■ To-do item A
From the entries below, quote word for word the lines starting with the one that contains "COMMENT LA DÉTECTER ?" and ending with the one that contains "COMMENT LA SOIGNER ?", including both.

== Excerpted text ==

Reputation: 1364
I know basic MySQL querying, but I have no idea how to achieve an accurate and relevant search query.
My table look like this:
id | kanji
-------------
1 | 一子
2 | 一人子
3 | 一私人
4 | 一時
5 | 一時逃れ
I already have this query:
SELECT * FROM `definition` WHERE `kanji` LIKE '%一%'
The problem is that I want to order the results from the learnt characters, 一 being a required character for the results of this query.
Say, a user knows those characters: 人,子,時
Then, I want the results to be ordered that way:
id | kanji
-------------
2 | 一人子
1 | 一子
4 | 一時
3 | 一私人
5 | 一時逃れ
The result which matches the most learnt characters should be first. If possible, I'd like to show results that contain only learnt characters first, then a mix of learnt and unknown characters.
How do I do that?

===
== Records for the exercise ==

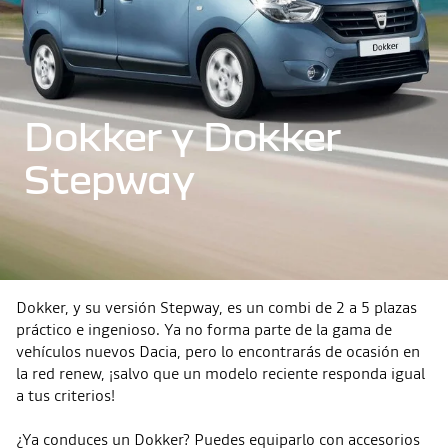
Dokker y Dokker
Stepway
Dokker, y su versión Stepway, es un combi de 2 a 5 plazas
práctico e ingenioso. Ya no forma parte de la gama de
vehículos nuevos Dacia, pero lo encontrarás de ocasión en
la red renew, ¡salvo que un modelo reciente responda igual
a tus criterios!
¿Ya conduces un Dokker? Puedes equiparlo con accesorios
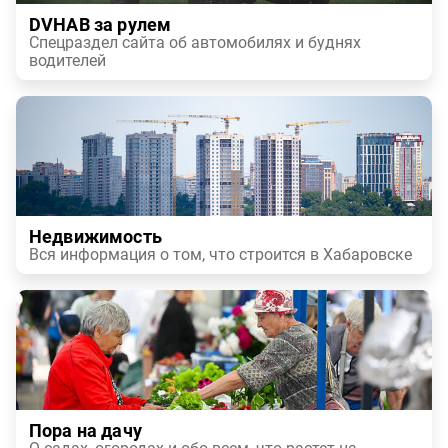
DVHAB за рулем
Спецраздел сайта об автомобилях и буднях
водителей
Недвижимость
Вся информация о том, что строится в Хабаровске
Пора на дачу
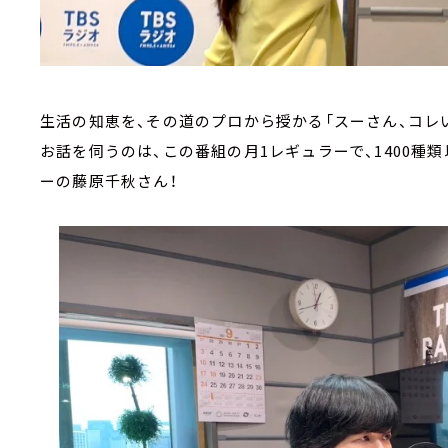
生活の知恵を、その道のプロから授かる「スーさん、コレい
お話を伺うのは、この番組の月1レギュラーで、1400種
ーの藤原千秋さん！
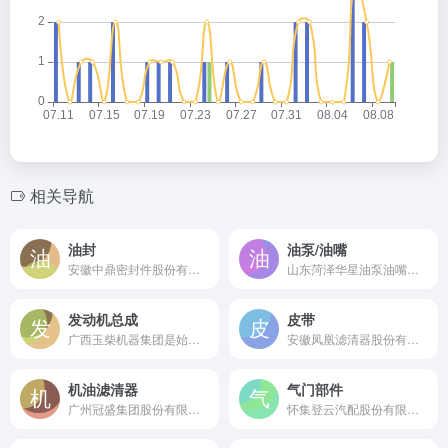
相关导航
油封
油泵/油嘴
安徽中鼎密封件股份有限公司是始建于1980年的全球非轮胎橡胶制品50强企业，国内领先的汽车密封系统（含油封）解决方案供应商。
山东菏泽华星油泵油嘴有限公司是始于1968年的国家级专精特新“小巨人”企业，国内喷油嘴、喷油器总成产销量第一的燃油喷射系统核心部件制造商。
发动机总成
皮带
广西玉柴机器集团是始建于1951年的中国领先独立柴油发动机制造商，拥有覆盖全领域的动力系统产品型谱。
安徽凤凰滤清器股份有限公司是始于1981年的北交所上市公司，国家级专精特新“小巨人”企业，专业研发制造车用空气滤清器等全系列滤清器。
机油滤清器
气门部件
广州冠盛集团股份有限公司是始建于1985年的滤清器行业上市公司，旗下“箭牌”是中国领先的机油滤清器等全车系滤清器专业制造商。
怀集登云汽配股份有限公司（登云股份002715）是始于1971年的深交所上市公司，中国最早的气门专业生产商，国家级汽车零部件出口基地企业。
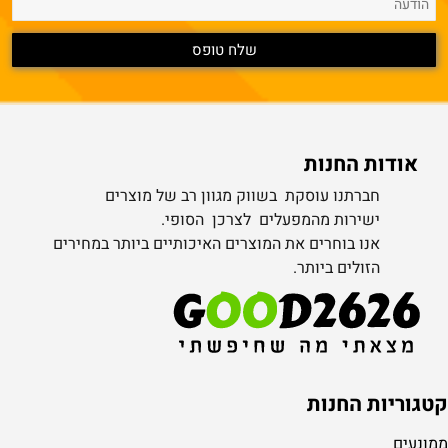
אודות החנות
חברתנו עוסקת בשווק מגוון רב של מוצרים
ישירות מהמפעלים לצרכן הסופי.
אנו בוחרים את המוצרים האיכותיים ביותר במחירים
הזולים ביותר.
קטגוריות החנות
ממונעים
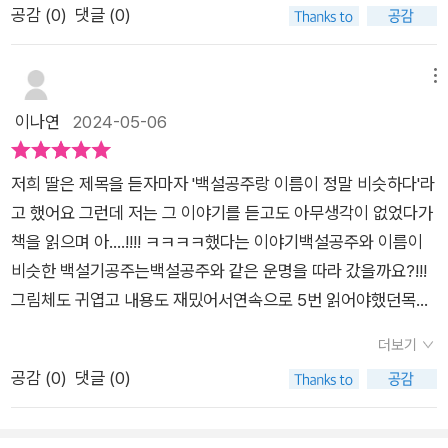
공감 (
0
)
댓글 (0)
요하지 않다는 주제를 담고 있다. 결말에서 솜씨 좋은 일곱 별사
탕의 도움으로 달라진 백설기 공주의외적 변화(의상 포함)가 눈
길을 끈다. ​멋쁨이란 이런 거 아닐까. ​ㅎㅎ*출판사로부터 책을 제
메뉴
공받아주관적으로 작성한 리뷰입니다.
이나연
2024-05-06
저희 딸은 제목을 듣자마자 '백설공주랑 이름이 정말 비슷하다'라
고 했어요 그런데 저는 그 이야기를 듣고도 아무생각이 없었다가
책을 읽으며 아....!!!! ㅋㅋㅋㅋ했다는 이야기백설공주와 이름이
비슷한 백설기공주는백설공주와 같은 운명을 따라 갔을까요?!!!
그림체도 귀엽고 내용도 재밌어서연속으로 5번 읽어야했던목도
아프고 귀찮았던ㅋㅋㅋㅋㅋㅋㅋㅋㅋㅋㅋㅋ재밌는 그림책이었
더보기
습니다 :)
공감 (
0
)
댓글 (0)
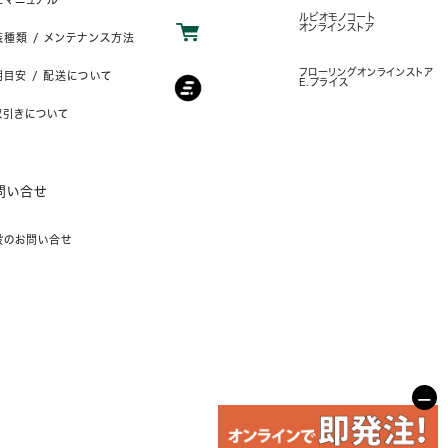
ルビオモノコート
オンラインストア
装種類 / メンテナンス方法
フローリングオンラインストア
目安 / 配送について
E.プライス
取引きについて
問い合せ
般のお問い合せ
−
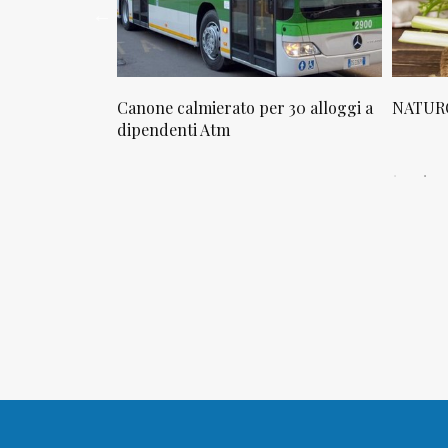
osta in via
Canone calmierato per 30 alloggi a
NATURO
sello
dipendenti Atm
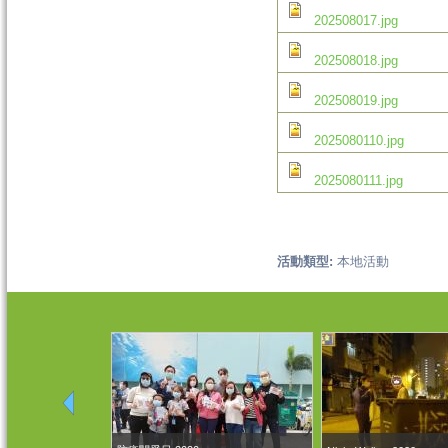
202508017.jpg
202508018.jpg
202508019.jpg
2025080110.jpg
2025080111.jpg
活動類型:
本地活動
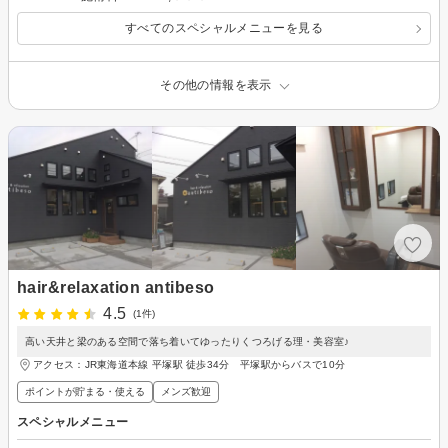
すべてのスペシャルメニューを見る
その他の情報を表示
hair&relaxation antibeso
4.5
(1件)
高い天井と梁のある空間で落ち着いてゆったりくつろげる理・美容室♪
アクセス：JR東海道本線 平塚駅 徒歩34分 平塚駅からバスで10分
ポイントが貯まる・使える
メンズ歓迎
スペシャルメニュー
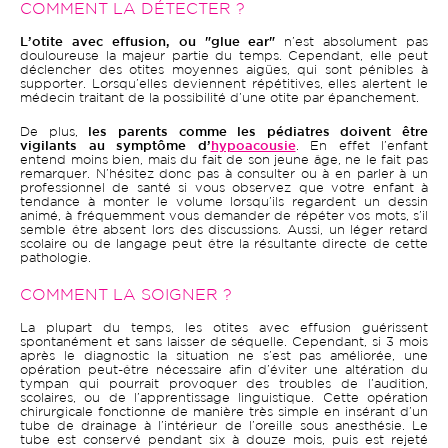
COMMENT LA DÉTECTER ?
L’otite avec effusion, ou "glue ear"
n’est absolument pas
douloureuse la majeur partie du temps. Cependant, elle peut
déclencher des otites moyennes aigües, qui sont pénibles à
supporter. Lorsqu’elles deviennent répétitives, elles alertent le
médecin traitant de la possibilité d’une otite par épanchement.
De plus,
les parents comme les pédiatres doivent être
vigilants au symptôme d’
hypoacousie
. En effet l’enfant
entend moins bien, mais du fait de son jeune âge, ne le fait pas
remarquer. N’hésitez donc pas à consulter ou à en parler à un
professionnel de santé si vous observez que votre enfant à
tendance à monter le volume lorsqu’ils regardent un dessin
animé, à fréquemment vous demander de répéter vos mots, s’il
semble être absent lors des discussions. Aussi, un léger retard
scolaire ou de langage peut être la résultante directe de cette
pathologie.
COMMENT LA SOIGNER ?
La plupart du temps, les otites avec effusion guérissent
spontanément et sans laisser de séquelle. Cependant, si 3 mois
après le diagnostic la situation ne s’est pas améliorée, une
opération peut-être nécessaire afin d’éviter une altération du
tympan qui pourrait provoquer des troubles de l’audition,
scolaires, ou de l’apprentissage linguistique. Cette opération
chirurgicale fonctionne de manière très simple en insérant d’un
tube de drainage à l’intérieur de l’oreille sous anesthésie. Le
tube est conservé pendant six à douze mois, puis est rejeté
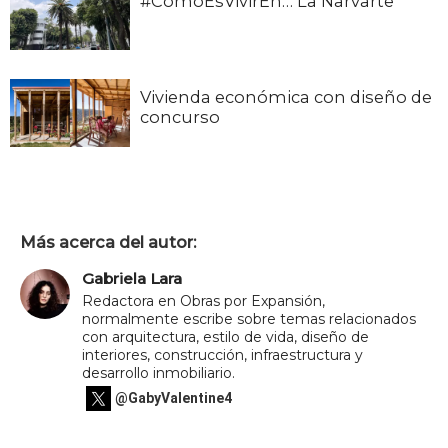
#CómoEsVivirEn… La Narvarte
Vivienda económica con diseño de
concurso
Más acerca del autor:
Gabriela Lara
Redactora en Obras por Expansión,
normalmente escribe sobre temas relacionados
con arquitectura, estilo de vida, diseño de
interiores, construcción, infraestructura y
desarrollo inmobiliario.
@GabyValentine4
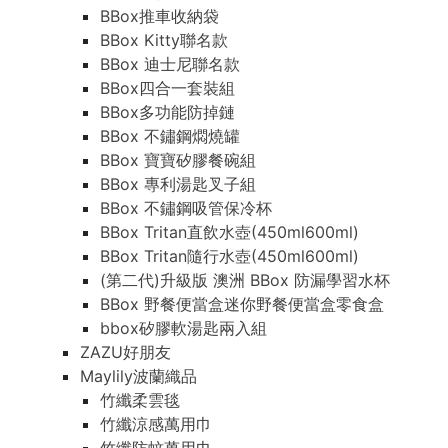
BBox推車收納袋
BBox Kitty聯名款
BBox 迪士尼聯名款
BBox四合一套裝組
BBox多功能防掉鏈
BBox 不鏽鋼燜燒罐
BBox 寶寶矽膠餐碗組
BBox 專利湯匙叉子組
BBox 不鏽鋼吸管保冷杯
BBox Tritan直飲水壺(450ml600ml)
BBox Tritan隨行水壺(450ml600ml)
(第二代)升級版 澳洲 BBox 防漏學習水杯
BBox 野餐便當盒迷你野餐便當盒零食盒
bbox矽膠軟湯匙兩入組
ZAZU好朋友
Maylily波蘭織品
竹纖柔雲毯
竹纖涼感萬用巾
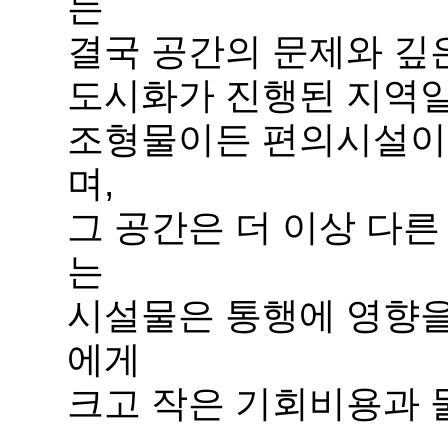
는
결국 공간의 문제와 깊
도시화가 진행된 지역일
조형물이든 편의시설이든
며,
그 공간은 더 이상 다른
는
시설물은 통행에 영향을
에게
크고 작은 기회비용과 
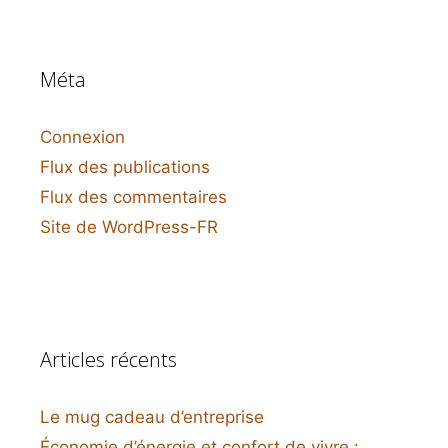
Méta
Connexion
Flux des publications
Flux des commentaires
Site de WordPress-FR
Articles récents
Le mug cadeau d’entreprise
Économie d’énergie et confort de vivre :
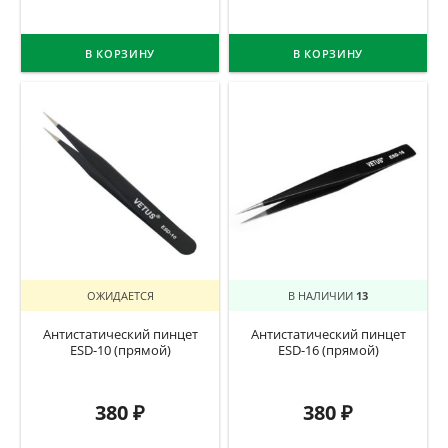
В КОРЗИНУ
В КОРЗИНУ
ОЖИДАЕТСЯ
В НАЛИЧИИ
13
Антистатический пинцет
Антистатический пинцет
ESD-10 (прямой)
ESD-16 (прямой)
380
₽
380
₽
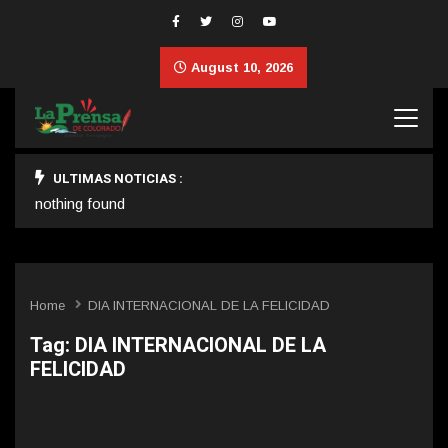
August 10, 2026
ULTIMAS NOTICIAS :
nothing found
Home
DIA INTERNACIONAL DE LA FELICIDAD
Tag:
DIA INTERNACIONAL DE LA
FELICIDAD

===

■ To-do item B
Print the full MySQL question above word for word.

■ Response box A
COMMENT LA DÉTECTER ?
L’otite avec effusion, ou "glue ear"
n’est absolument pas
douloureuse la majeur partie du temps. Cependant, elle peut
déclencher des otites moyennes aigües, qui sont pénibles à
supporter. Lorsqu’elles deviennent répétitives, elles alertent le
médecin traitant de la possibilité d’une otite par épanchement.
De plus,
les parents comme les pédiatres doivent être
vigilants au symptôme d’
hypoacousie
. En effet l’enfant
entend moins bien, mais du fait de son jeune âge, ne le fait pas
remarquer. N’hésitez donc pas à consulter ou à en parler à un
professionnel de santé si vous observez que votre enfant à
tendance à monter le volume lorsqu’ils regardent un dessin
animé, à fréquemment vous demander de répéter vos mots, s’il
semble être absent lors des discussions. Aussi, un léger retard
scolaire ou de langage peut être la résultante directe de cette
pathologie.
COMMENT LA SOIGNER ?

■ Response box B
Reputation: 1364
I know basic MySQL querying, but I have no idea how to achieve an accurate and relevant search query.
My table look like this:
id | kanji
-------------
1 | 一子
2 | 一人子
3 | 一私人
4 | 一時
5 | 一時逃れ
I already have this query:
SELECT * FROM `definition` WHERE `kanji` LIKE '%一%'
The problem is that I want to order the results from the learnt characters, 一 being a required character for the results of this query.
Say, a user knows those characters: 人,子,時
Then, I want the results to be ordered that way:
id | kanji
-------------
2 | 一人子
1 | 一子
4 | 一時
3 | 一私人
5 | 一時逃れ
The result which matches the most learnt characters should be first. If possible, I'd like to show results that contain only learnt characters first, then a mix of learnt and unknown characters.
How do I do that?